▶ _WHAT THE TASK ASKS_
Filter the entries below, retaining only the lines that contain the string "Паланка". The match is case-sensitive.

▶ _DATA FOR THIS TASK_
=== Begin Enclosure ===

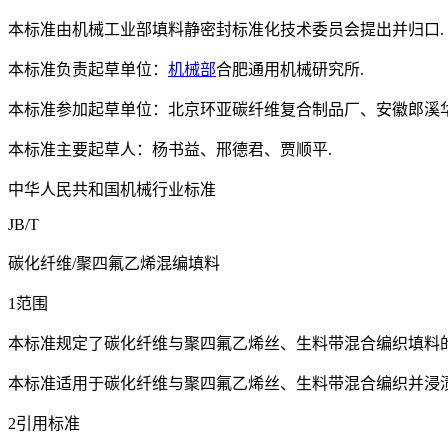
本标准由机械工业部填料静密封标准化技术委员会提出并归口.
本标准负责起草单位：
机械部
合肥通用机械研究所.
本标准参加起草单位：北京环亚碳纤维复合制品厂、安徽郎溪华
本标准主要起草人：杨书益、邢德君、贾顺平.
中华人民共和国机械行业标准
JB/T
碳化纤维/聚四氟乙烯混编填料
1范围
本标准规定了碳化纤维与聚四氟乙烯丝、生料带混合编织填料
本标准适用于碳化纤维与聚四氟乙烯丝、生料带混合编织并浸
2引用标准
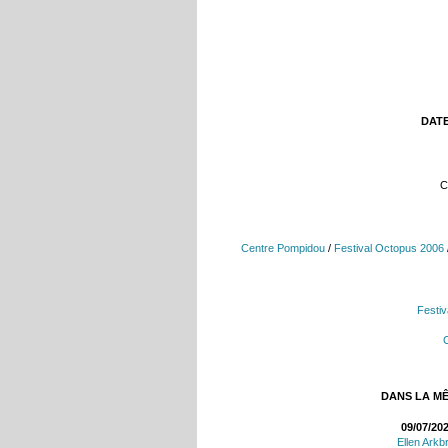
DATE
C
Centre Pompidou
/
Festival Octopus 2006
Festi
DANS LA M
09/07/20
Ellen Arkb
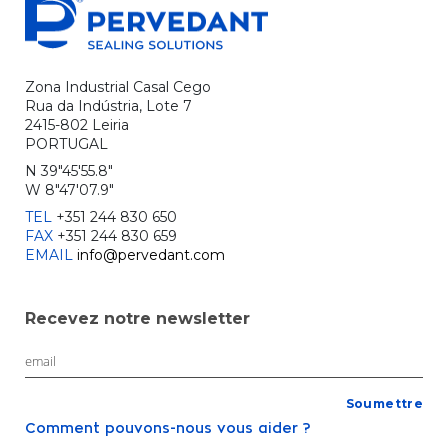
Zona Industrial Casal Cego
Rua da Indústria, Lote 7
2415-802 Leiria
PORTUGAL
N 39"45'55.8"
W 8"47'07.9"
TEL
+351 244 830 650
FAX
+351 244 830 659
EMAIL
info@pervedant.com
Recevez notre newsletter
Comment pouvons-nous vous aider ?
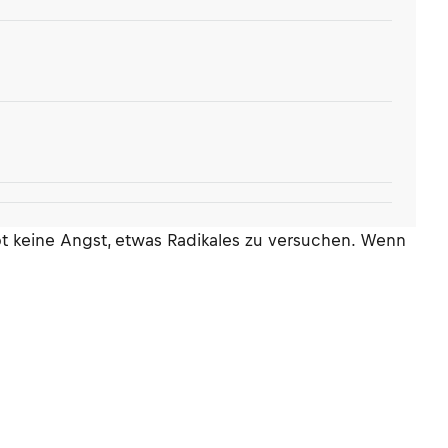
bt keine Angst, etwas Radikales zu versuchen. Wenn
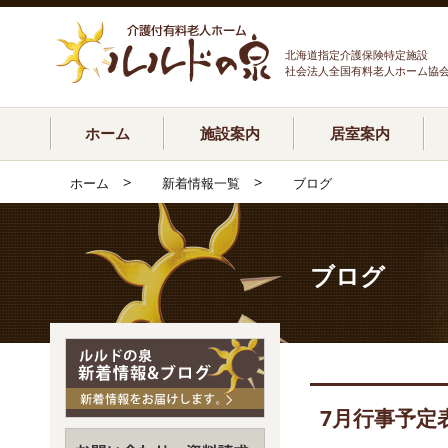
北海道指定介護保険特定施設
社会法人全国有料老人ホーム協
ホーム
施設案内
居室案内
>
>
ホーム
新着情報一覧
ブログ
ブログ
7月行事予定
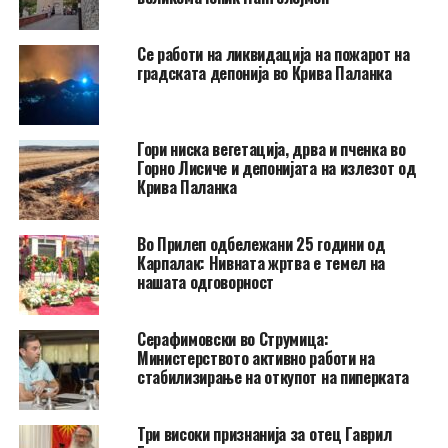
Се работи на ликвидација на пожарот на
градската депонија во Крива Паланка
Гори ниска вегетација, дрва и пченка во
Горно Лисиче и депонијата на излезот од
Крива Паланка
Во Прилеп одбележани 25 години од
Карпалак: Нивната жртва е темел на
нашата одговорност
Серафимовски во Струмица:
Министерството активно работи на
стабилизирање на откупот на пиперката
Три високи признанија за отец Гаврил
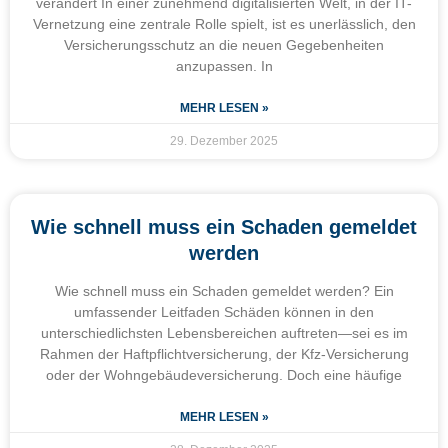
verändert In einer zunehmend digitalisierten Welt, in der IT-
Vernetzung eine zentrale Rolle spielt, ist es unerlässlich, den
Versicherungsschutz an die neuen Gegebenheiten
anzupassen. In
MEHR LESEN »
29. Dezember 2025
Wie schnell muss ein Schaden gemeldet
werden
Wie schnell muss ein Schaden gemeldet werden? Ein
umfassender Leitfaden Schäden können in den
unterschiedlichsten Lebensbereichen auftreten—sei es im
Rahmen der Haftpflichtversicherung, der Kfz-Versicherung
oder der Wohngebäudeversicherung. Doch eine häufige
MEHR LESEN »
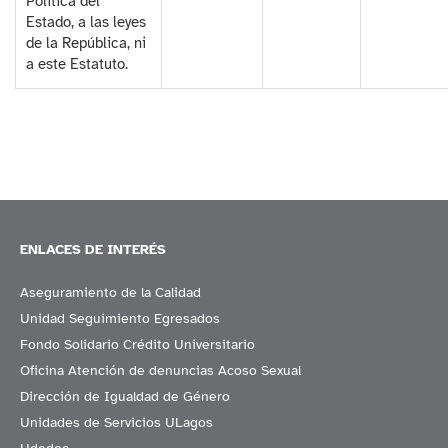
Política del
Estado, a las leyes
de la República, ni
a este Estatuto.
ENLACES DE INTERÉS
Aseguramiento de la Calidad
Unidad Seguimiento Egresados
Fondo Solidario Crédito Universitario
Oficina Atención de denuncias Acoso Sexual
Dirección de Igualdad de Género
Unidades de Servicios ULagos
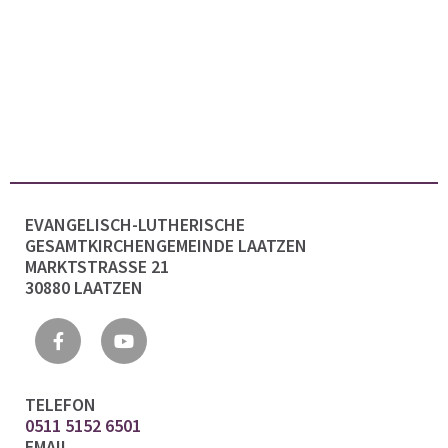
EVANGELISCH-LUTHERISCHE
GESAMTKIRCHENGEMEINDE LAATZEN
MARKTSTRASSE 21
30880 LAATZEN
TELEFON
0511 5152 6501
EMAIL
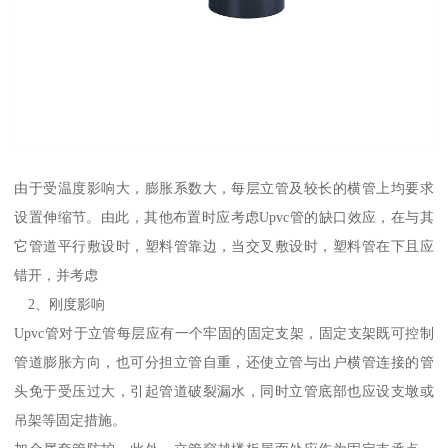
由于受温度影响大，膨胀系数大，每层立管及较长的横管上均要求
设置伸缩节。由此，其他布置时应考虑Upvc管的缺口效应，在与其
它管道平行敷设时，塑料管靠边，当交叉敷设时，塑料管在下且应
错开，并考虑
2、刚度影响
Upvc管对于立管每层应有一个牢固的固定支架，固定支架既可控制
管道膨胀方向，也可分担立管自重，还使立管与出户横管连接的管
头免于受压过大，引起管道破裂漏水，同时立管底部也应设支墩或
吊架等固定措施。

=== End Enclosure ===

▶ _ANSWER BELOW_
градската депонија во Крива Паланка
Крива Паланка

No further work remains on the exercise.